Assigned task = Reproduce the records below exactly, but only between the lines holding "focal_35mm: 189" and "f_number: 1.78", inclusive.

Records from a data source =
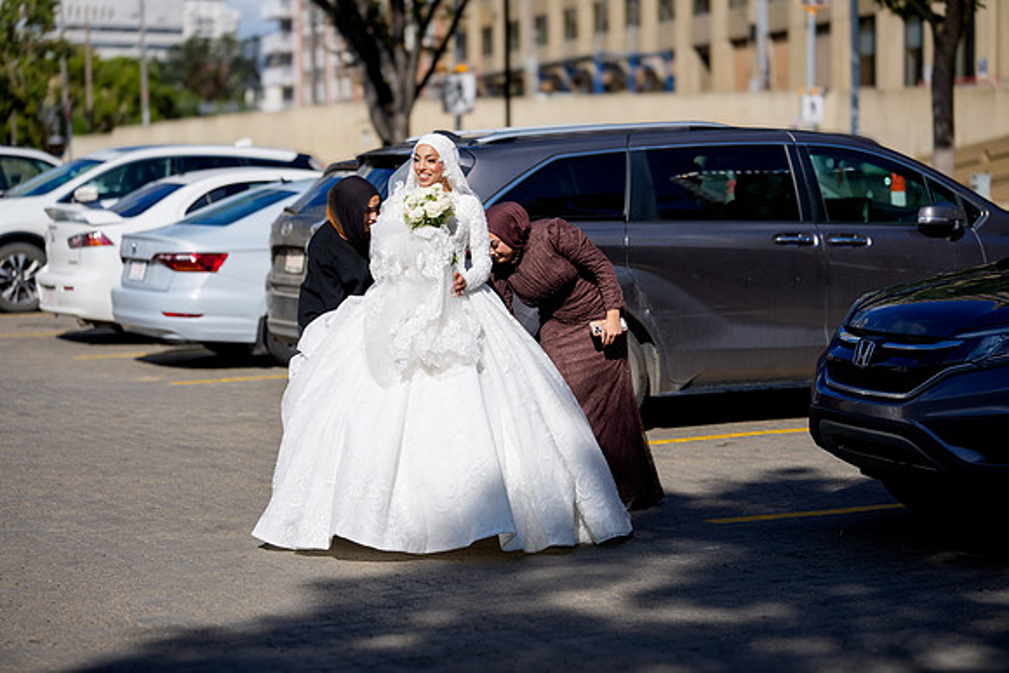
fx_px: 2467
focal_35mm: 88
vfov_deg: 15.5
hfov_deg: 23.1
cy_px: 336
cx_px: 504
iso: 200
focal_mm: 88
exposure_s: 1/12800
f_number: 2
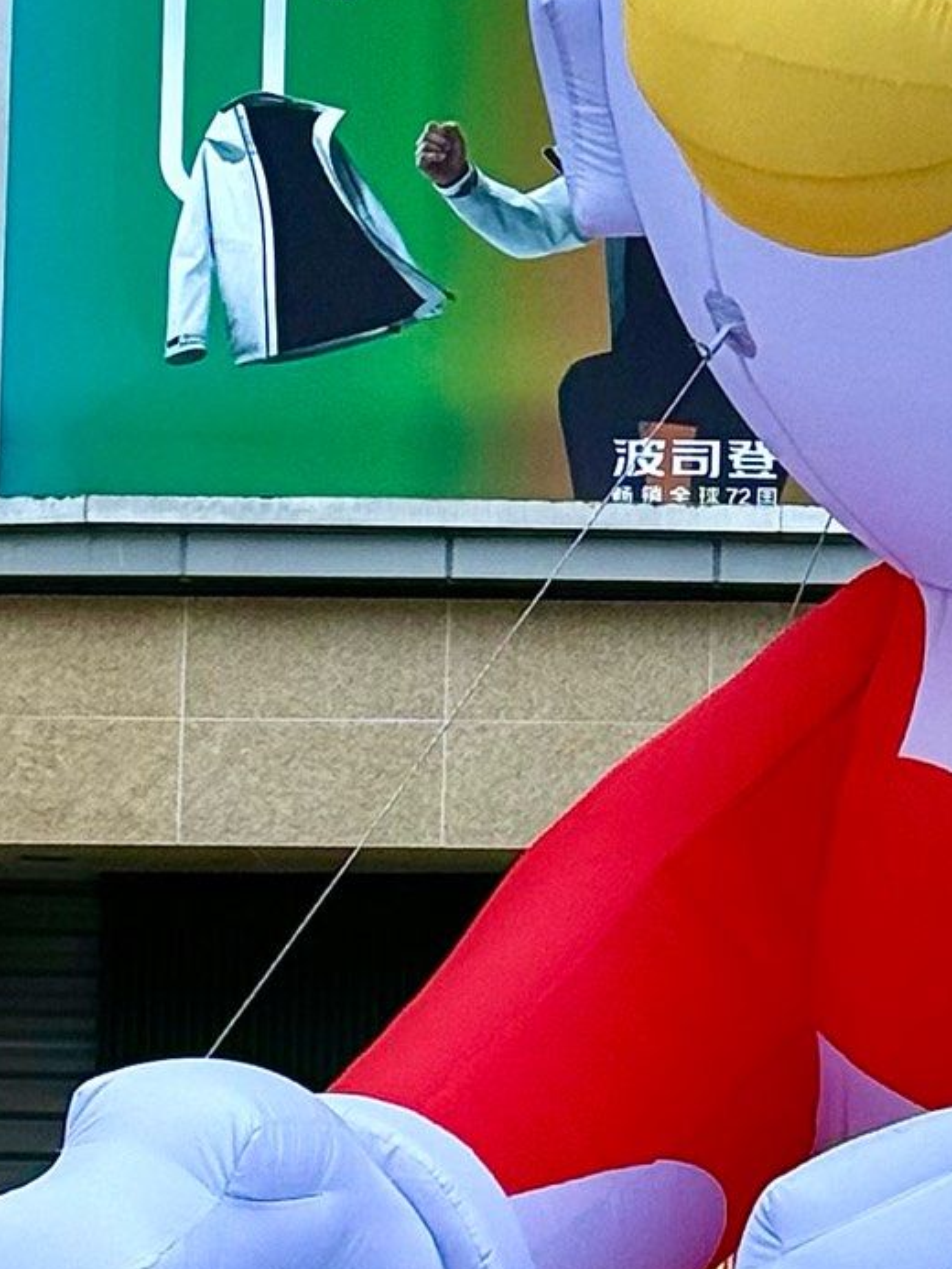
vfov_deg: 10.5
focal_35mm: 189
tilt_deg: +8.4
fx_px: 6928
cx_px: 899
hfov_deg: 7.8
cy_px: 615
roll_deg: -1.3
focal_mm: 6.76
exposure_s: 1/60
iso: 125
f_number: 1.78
==
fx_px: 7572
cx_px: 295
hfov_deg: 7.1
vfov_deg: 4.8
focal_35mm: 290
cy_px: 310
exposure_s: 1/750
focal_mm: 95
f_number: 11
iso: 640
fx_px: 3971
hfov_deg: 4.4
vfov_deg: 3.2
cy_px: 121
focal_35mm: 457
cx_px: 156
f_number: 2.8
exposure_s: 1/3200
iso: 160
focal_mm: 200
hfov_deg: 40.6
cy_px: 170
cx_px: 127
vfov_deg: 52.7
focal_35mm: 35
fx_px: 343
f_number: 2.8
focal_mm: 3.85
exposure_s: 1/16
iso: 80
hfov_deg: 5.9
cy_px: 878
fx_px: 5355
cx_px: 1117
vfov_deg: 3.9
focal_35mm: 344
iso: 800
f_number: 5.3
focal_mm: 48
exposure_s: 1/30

Exercise result =
focal_35mm: 189
tilt_deg: +8.4
fx_px: 6928
cx_px: 899
hfov_deg: 7.8
cy_px: 615
roll_deg: -1.3
focal_mm: 6.76
exposure_s: 1/60
iso: 125
f_number: 1.78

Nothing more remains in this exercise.